Tidak semuaa penyakit itu harus sembuh, barangkali dengan sakitnya jasad itu menghalang kita dari bermaksiat kepada ar Rahmaan. Barangkali dengan lemahnya jiwa itu membuat kita lebih khusyuk dan ingin berlama-lama dalam sujud menyembahNya..
Barangkali dengan lemahnya jasad itu kita menyadari bahwa seongok daging itu adalah bangkai-bangkai tidak berharga jika tidak disertai jiwa yang sehat. Lalu kita mulai bertanya, ‘apakabar…
“Apa kabarmu wahai hati.. kenapa engkau diam. Apakah engkau masih hidup atau sudah mati?”
Ketahuilah saudaraku, bahwasannya definisi sehat wal afiat menurut para ulama salih adalah ketika kita mampu menahan diri dari maksiat dalam 24 jam dikesehatian kita.
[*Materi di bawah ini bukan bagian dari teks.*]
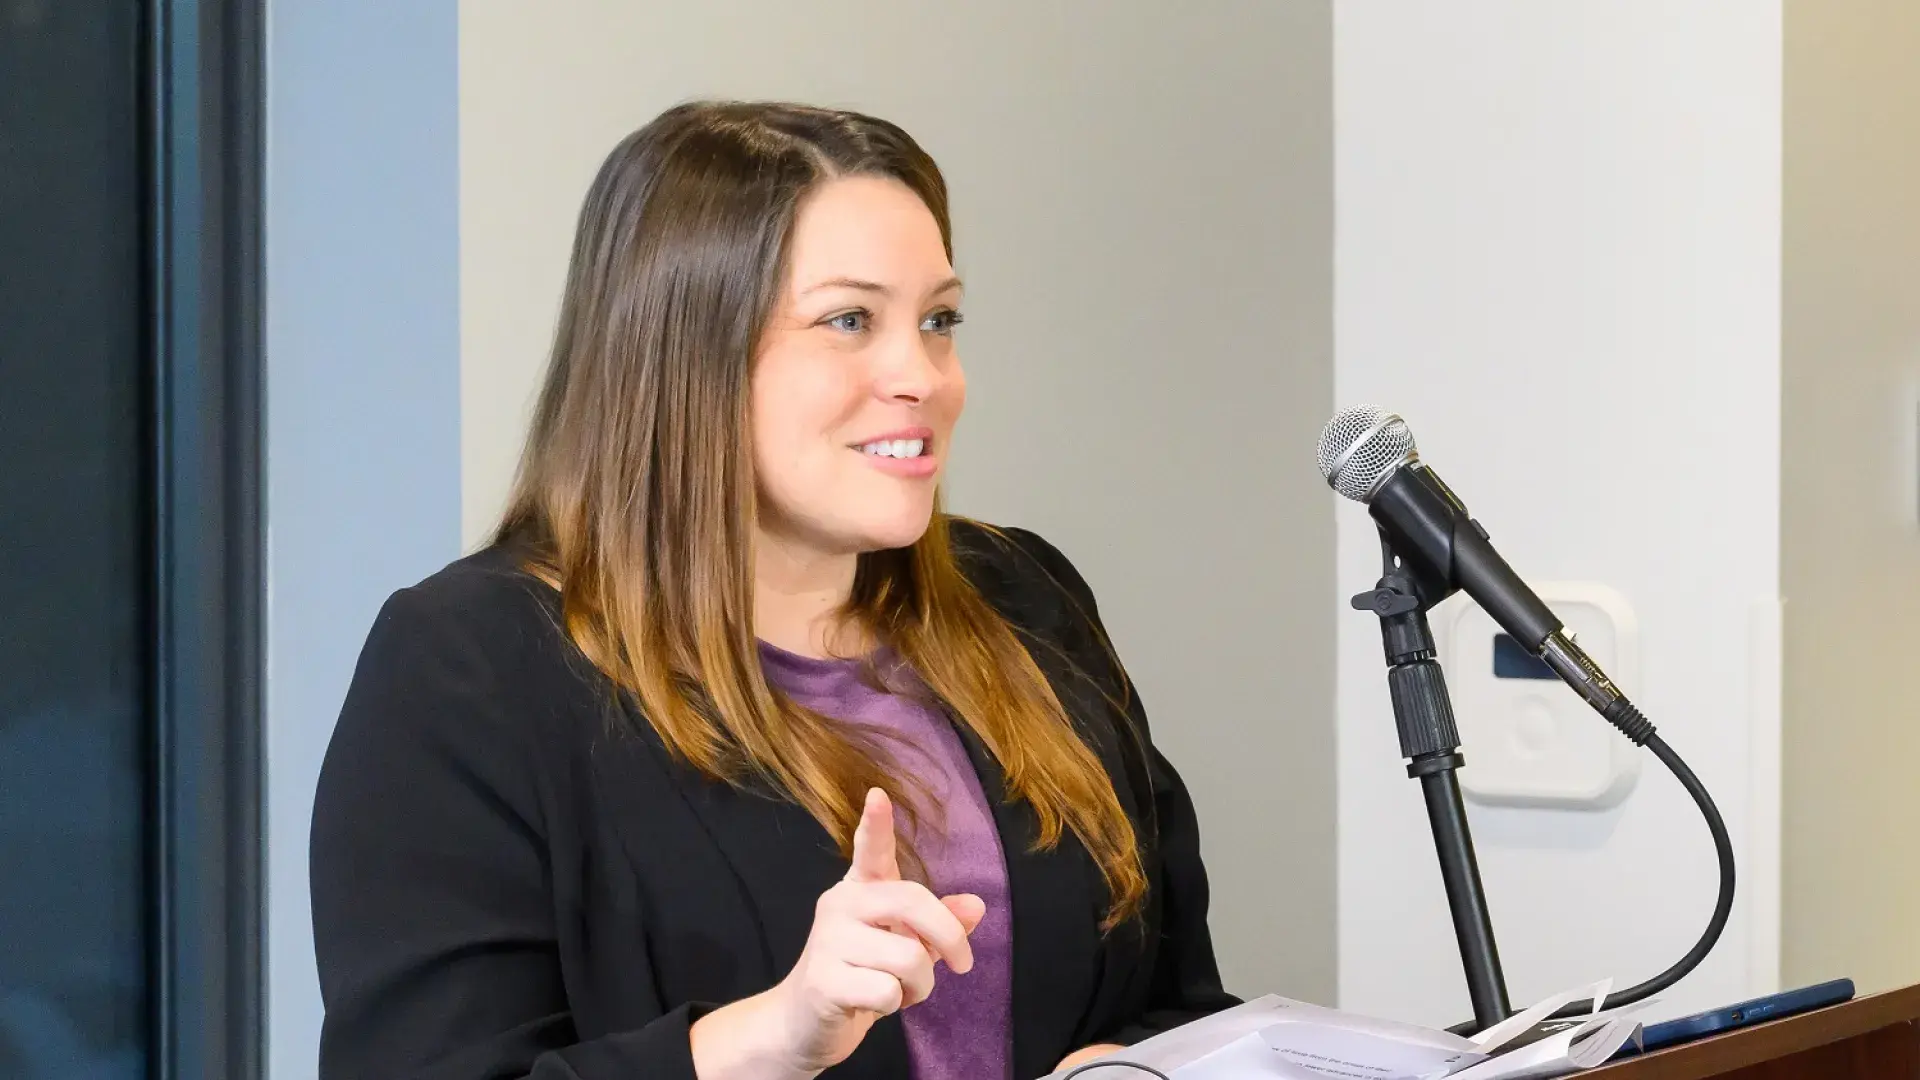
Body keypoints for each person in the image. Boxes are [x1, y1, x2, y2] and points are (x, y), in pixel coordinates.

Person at [309, 100, 1238, 1080]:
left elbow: (1176, 1003)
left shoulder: (1026, 603)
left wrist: (1129, 1068)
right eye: (850, 320)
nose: (922, 374)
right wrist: (776, 1034)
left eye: (938, 320)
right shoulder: (471, 667)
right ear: (684, 355)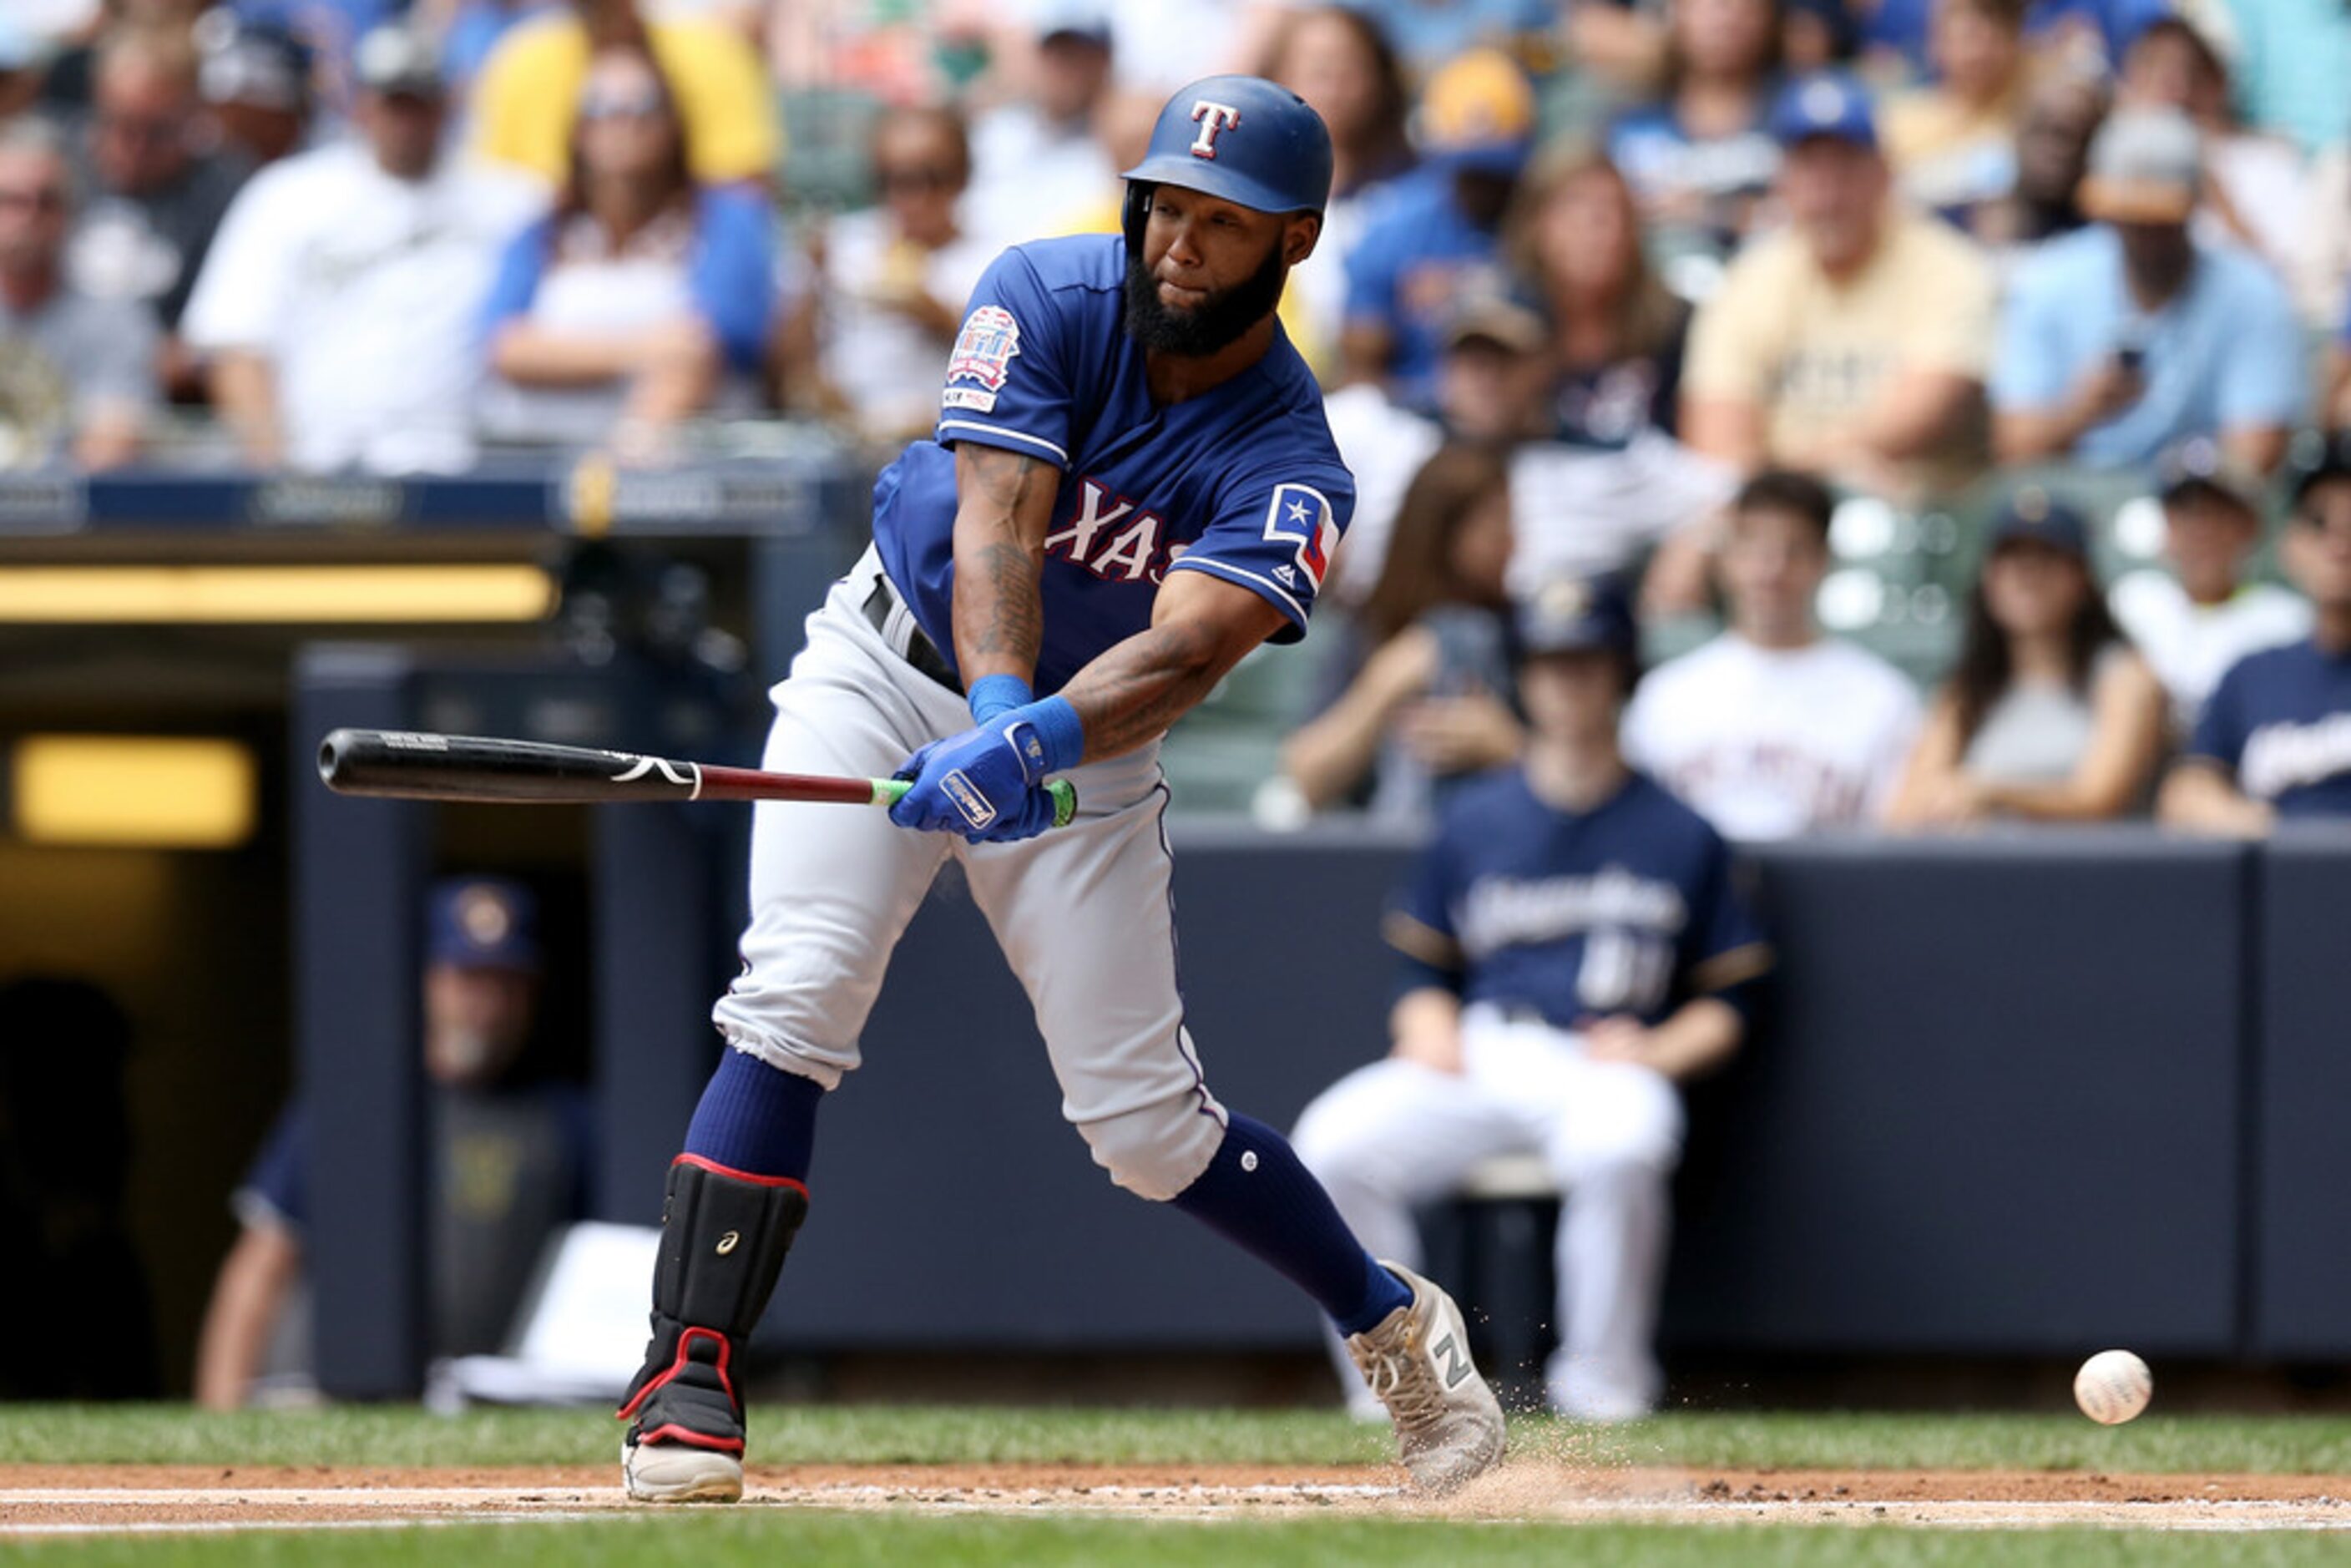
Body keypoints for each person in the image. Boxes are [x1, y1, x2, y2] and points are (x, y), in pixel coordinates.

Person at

Tidak peduli jasad itu remuk atau tercabik…
Ketahuilah wahai muslimah…
Bahwasannya kebahagiaan itu ada didalam dada, tak ada seorangpun bisa mencurinya kecuali syaitan-syaitan durjana yang membisiki. Jika qalbu itu engkau isi dengan alunan qur’an dan dzikir mengingatNya maka sungguh tak ada ruang untuk prasangka.
Ayuhal insan…
Mari lanjutkan kesabaran dalam ketaatan karena syaitan-syaitan itu pun bersabar dalam kemaksiatan mereka.
Jika mereka mampu bersabar dalam kemaksiatan, lalu kenapa kita tidak mau menahan kesabaran dalam ketaatan. Bukankah bersabar didunia ini lebih baik..?
Sungguh bersabar di dunia ini lebih sebentar daripada harus bersabar di neraka yang tidak kenal siang dan malam.
Salah satu misi dari balatentara musibah itu adalah untuk melembutkan dan menundukan jiwa kita, agar ia belajar tunduk dan sujud dengan benar!!!
Agar ia paham bahwa kita ini bukan pe duduk asli bumi, kita ini adalah musafir yang nanti akan kembali ke kampung halaman. Kita ini mahluk asing di bumi ini, dan rumah kita yang sebenarnya adalah syurga.
Mari kita lanjutkan explorasi amal kita agar properties kita disyurga semakin banyak. Biarkanlah seluruh fitnah-fitnah itu menjadi cemilan renyah yang kita lebur bersama secangkir teh dipagi hari.
Lalu kita tertawa dan maafkan mereka sebagai bentuk kemenangan kita di dunia dan akhirat kelak. Tobe a winner, here or hereafter!